EXTRATROPICAL INFLUENCE OF UPPER TROPOSPHERIC WATER VAPOR ON GREENHOUSE WARMING
The figure shows that the increase in upper tropospheric humidity (a)
is collocated with a decrease in outgoing longwave radiation (b)
and an increase in greenhouse warming (c) along the strom track in
the North Pacific and Atlantic; a clear demonstration of the role
of upper tropospheric humidity in trapping radiation. The mechanism of enhenced
upper tropospheric humidity over the storm track seems to be associated
with the increased deep convective cloud (d) which transports water
vapor upward to the tropopause. The generation of these deep convective
clouds are associated with large-scale baroclinic waves along the storm tracks;
The Eady growth rate is a measure of baroclinic instability (e).

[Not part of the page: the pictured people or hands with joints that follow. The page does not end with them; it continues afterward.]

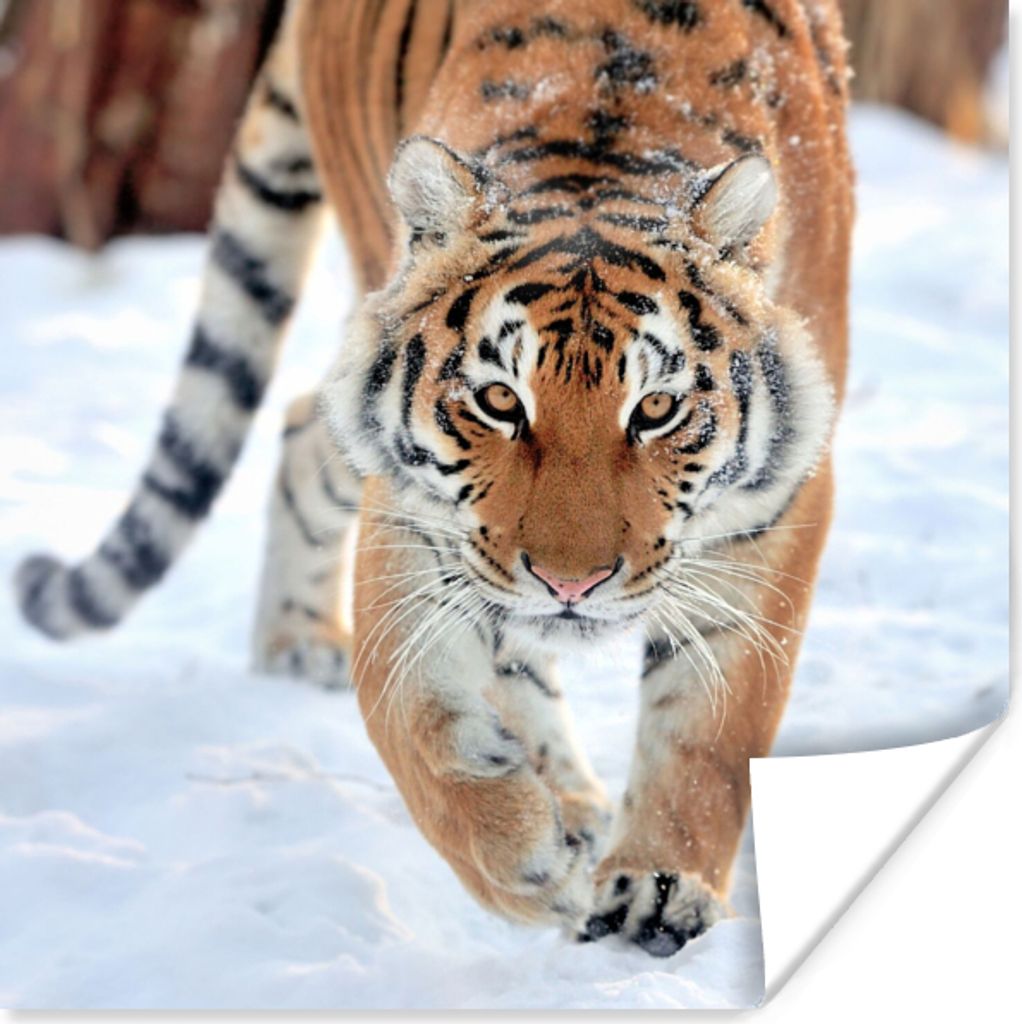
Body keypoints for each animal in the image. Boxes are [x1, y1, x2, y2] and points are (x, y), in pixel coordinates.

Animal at [15, 0, 853, 956]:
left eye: (654, 410)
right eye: (498, 400)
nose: (571, 583)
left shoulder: (781, 501)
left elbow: (712, 731)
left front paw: (657, 887)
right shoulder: (418, 511)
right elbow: (412, 716)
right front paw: (527, 863)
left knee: (302, 425)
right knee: (310, 430)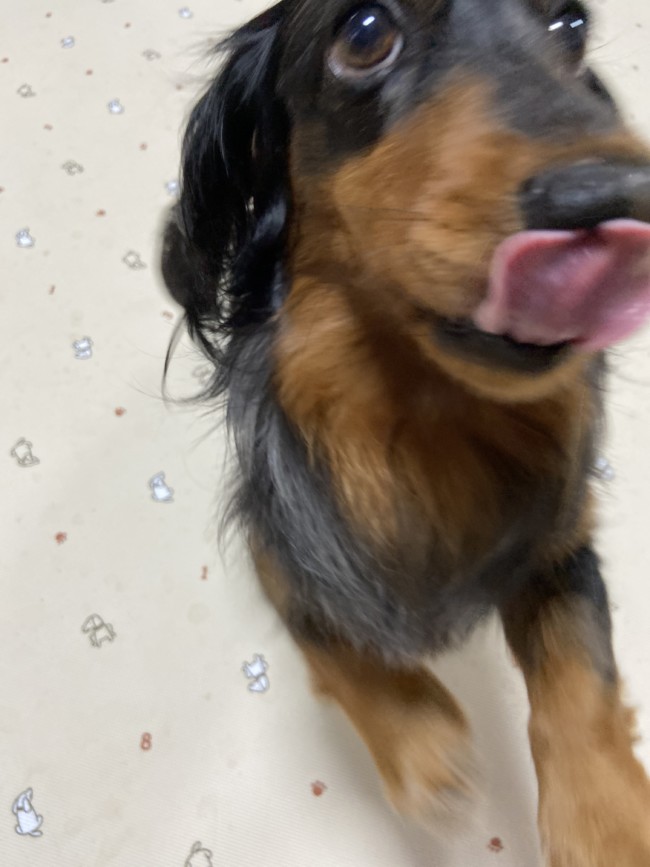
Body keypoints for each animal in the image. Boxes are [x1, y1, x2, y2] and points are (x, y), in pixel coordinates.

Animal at [161, 1, 650, 863]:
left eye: (571, 26)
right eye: (364, 33)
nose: (620, 196)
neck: (426, 417)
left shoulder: (559, 539)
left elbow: (580, 674)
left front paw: (608, 819)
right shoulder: (285, 549)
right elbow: (339, 644)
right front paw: (426, 748)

The distribution of integrated water vapor (f) closely follow sea
surface temperature (g) and is more less zonally oriented. Therefore,
the upper tropospheric water vapor is likely to be governed by the
large-scale dynamics and not the local temperature, in contrary to
some popular postulations.The pattern of upper tropospheric humidity provided by
the GSFC Data Assimilation Office does not resemble the observations (h).

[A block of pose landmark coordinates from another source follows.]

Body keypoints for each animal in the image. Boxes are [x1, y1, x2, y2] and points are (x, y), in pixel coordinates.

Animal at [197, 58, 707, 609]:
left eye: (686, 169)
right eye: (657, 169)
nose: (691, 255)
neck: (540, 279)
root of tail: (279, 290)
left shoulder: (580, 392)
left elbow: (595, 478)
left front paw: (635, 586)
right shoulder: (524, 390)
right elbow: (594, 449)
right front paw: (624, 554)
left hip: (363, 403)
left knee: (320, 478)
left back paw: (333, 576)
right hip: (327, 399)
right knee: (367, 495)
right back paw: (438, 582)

It agrees more with the surface temperature distribution, and may imply the
deficience in model simulation of upper atmosphere hydrologic balance.

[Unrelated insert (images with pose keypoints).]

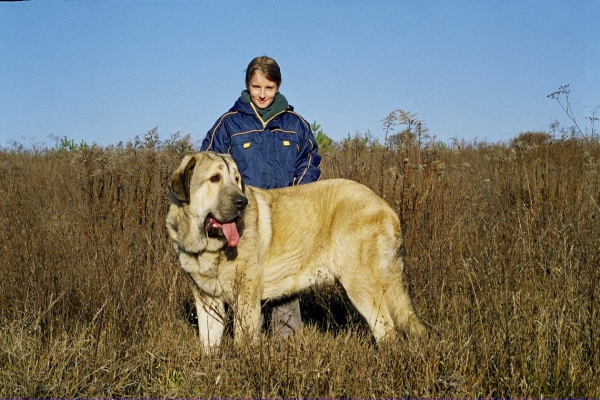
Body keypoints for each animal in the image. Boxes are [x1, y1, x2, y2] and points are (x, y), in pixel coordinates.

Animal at [166, 152, 424, 348]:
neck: (207, 249)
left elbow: (243, 342)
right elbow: (208, 343)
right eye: (215, 178)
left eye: (236, 179)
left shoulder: (246, 298)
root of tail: (387, 208)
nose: (242, 202)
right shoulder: (206, 301)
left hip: (361, 286)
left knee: (386, 331)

The upper tropospheric humidity is measured by the Microwave Limb sounder
on UARS. The deep convective cloud amount is provided the
Interanational Satellite Cloud Climatology Project, the sea surface
temperature is from AVHRR, the outgoing longwave radiation is from the Earth
Radiation Budget Experiment, the integrated water vapor is from Special
Sensor Microwave Imager, the Eady growth rate is computed using output from atmospheric
general circulation model.
More details can be found in the article by Hu, H., and W.T. Liu, 1998: The impact of upper troposheric humidity from
Microwave Limb Sounder on the midlatitude greenhouse effect. Geophys. Res.
Lett., 25, 3151-3154